WHAT TO DO:
The lines below that include the word "wash" are to be reported.

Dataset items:

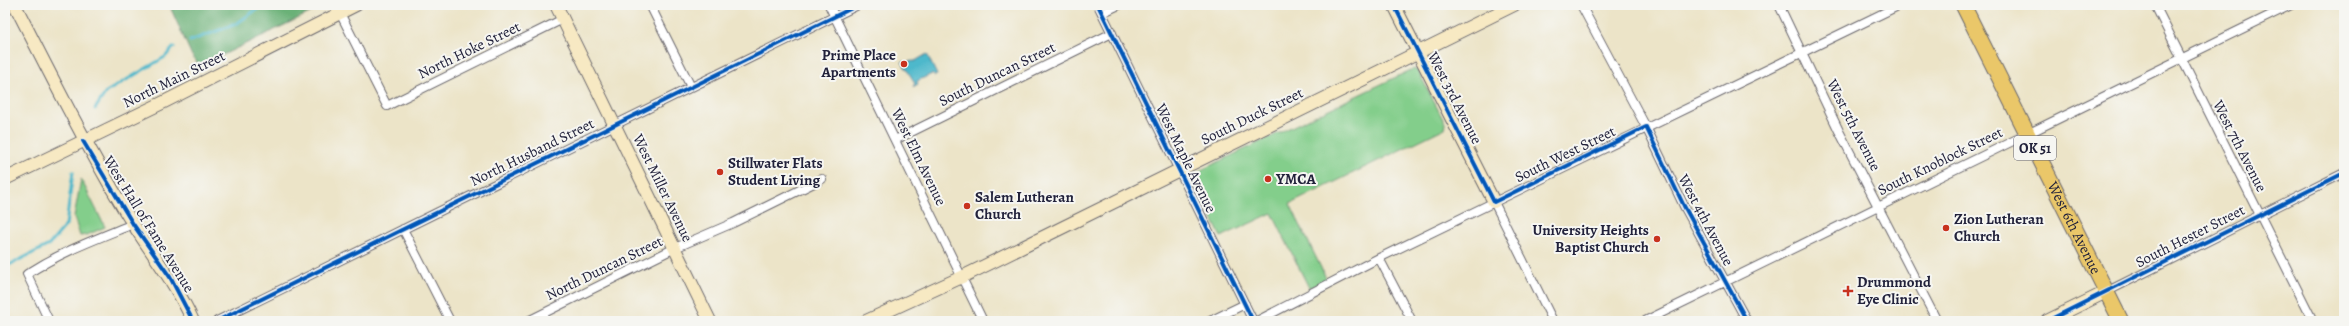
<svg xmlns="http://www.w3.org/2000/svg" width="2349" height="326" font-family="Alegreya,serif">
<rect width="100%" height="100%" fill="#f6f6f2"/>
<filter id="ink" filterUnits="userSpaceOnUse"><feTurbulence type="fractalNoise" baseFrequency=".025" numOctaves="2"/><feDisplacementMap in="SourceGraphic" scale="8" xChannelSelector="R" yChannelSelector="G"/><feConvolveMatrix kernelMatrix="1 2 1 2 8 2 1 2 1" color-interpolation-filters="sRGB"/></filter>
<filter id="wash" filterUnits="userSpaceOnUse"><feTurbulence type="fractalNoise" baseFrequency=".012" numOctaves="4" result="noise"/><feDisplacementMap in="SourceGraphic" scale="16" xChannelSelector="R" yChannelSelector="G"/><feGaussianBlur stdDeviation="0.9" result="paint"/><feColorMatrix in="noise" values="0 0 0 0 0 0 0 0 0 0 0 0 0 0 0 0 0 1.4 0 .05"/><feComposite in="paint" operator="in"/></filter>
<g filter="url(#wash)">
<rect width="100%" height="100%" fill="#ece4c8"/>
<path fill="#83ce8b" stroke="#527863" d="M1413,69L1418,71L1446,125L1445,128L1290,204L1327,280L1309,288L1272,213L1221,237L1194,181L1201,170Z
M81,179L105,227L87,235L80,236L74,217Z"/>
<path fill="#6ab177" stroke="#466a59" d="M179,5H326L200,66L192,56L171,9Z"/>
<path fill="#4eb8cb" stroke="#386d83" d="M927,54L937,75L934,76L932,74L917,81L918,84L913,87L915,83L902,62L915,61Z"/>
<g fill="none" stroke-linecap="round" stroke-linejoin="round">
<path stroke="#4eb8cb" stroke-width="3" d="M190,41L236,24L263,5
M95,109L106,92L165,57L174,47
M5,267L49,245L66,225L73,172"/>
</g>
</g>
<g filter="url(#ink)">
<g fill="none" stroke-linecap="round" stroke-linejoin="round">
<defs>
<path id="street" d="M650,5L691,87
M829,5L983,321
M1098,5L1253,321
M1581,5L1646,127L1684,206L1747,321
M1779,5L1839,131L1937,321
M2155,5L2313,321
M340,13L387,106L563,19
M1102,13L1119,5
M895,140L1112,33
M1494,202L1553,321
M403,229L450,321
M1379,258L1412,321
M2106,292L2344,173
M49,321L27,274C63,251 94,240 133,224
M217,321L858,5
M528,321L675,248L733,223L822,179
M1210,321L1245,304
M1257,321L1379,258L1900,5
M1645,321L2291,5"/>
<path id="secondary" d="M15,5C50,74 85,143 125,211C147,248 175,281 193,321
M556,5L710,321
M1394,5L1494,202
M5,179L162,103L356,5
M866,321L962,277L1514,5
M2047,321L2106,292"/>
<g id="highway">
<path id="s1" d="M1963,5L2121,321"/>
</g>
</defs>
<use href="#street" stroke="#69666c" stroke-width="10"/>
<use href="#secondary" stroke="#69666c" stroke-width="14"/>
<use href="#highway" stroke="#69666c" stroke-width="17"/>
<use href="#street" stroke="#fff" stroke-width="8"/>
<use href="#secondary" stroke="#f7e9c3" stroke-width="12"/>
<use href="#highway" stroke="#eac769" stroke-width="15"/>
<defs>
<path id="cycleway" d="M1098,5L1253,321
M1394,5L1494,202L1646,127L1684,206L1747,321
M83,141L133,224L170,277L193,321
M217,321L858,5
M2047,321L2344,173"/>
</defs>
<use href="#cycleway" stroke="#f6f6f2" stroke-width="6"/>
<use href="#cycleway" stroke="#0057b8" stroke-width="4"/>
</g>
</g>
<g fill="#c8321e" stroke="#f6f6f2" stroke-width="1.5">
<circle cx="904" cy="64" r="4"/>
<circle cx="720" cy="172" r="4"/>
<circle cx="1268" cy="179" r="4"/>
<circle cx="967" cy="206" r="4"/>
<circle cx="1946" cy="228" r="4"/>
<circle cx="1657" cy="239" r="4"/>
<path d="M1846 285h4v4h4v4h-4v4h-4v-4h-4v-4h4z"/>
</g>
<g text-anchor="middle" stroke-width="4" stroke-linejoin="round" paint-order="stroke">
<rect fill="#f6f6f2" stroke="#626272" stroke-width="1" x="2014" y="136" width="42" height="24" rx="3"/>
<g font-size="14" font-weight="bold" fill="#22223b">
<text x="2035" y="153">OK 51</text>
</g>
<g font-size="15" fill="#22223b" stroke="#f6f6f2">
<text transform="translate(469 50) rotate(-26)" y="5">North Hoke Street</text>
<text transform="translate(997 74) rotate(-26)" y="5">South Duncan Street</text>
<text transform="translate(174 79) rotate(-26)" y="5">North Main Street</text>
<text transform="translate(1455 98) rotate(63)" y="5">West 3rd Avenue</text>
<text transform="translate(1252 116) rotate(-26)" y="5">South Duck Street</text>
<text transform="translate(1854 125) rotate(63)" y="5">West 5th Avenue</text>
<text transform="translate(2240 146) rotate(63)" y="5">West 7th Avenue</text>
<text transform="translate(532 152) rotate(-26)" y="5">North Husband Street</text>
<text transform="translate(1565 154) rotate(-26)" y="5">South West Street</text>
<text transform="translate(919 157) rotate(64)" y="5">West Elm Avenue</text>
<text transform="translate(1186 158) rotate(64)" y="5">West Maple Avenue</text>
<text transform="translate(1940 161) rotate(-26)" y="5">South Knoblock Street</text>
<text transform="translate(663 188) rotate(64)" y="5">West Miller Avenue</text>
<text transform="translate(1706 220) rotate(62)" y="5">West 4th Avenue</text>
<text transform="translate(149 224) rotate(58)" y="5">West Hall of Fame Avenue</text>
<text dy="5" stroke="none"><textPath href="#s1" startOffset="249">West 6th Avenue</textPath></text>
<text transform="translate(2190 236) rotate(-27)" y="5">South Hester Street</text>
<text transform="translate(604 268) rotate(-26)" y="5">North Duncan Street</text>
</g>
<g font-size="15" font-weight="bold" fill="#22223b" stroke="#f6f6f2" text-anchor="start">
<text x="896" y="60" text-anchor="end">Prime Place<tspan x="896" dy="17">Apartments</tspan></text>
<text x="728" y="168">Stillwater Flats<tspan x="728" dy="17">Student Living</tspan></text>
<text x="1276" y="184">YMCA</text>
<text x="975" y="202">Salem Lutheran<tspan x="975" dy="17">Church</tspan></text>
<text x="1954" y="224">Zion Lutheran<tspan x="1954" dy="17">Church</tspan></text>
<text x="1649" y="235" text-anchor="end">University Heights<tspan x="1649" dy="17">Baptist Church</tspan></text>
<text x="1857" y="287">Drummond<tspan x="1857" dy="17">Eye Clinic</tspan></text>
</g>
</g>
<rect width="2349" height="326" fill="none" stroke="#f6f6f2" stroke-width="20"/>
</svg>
* * *
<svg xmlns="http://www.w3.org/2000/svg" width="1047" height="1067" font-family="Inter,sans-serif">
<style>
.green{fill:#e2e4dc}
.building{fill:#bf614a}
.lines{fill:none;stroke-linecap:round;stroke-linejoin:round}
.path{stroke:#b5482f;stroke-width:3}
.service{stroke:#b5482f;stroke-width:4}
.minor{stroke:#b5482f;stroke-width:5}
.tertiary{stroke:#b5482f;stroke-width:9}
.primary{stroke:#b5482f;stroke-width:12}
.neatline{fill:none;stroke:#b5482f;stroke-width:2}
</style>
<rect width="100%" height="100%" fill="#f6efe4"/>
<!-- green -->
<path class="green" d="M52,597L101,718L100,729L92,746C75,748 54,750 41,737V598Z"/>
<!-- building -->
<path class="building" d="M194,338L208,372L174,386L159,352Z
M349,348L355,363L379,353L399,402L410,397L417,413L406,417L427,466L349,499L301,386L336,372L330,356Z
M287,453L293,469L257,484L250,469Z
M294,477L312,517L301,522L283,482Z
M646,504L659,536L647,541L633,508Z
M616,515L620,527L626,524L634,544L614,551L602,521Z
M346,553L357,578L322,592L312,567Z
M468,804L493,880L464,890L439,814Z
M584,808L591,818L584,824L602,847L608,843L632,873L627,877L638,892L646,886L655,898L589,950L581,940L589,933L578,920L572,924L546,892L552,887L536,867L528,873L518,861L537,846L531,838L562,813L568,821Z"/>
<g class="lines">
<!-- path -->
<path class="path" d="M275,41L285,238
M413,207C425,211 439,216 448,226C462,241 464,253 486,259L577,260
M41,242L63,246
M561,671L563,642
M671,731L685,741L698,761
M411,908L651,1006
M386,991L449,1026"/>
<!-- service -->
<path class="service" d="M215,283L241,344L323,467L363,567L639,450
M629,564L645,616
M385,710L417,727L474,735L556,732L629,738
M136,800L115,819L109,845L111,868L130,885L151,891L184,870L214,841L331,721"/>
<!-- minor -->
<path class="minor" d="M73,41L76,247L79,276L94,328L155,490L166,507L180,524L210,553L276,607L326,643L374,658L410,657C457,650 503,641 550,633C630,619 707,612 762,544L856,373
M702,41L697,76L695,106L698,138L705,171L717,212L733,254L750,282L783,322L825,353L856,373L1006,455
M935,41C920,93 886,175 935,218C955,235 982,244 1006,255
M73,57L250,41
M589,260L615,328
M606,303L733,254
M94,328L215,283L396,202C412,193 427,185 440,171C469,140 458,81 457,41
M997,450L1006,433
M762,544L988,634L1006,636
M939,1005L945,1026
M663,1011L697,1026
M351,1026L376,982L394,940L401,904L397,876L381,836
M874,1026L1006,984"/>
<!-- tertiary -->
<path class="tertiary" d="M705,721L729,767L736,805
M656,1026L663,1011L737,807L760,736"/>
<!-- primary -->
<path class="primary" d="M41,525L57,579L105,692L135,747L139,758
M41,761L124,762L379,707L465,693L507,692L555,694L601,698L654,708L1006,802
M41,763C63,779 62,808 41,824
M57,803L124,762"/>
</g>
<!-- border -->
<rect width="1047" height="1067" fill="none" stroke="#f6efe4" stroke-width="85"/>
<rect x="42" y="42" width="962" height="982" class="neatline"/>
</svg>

YOUR RESPONSE:
<filter id="wash" filterUnits="userSpaceOnUse"><feTurbulence type="fractalNoise" baseFrequency=".012" numOctaves="4" result="noise"/><feDisplacementMap in="SourceGraphic" scale="16" xChannelSelector="R" yChannelSelector="G"/><feGaussianBlur stdDeviation="0.9" result="paint"/><feColorMatrix in="noise" values="0 0 0 0 0 0 0 0 0 0 0 0 0 0 0 0 0 1.4 0 .05"/><feComposite in="paint" operator="in"/></filter>
<g filter="url(#wash)">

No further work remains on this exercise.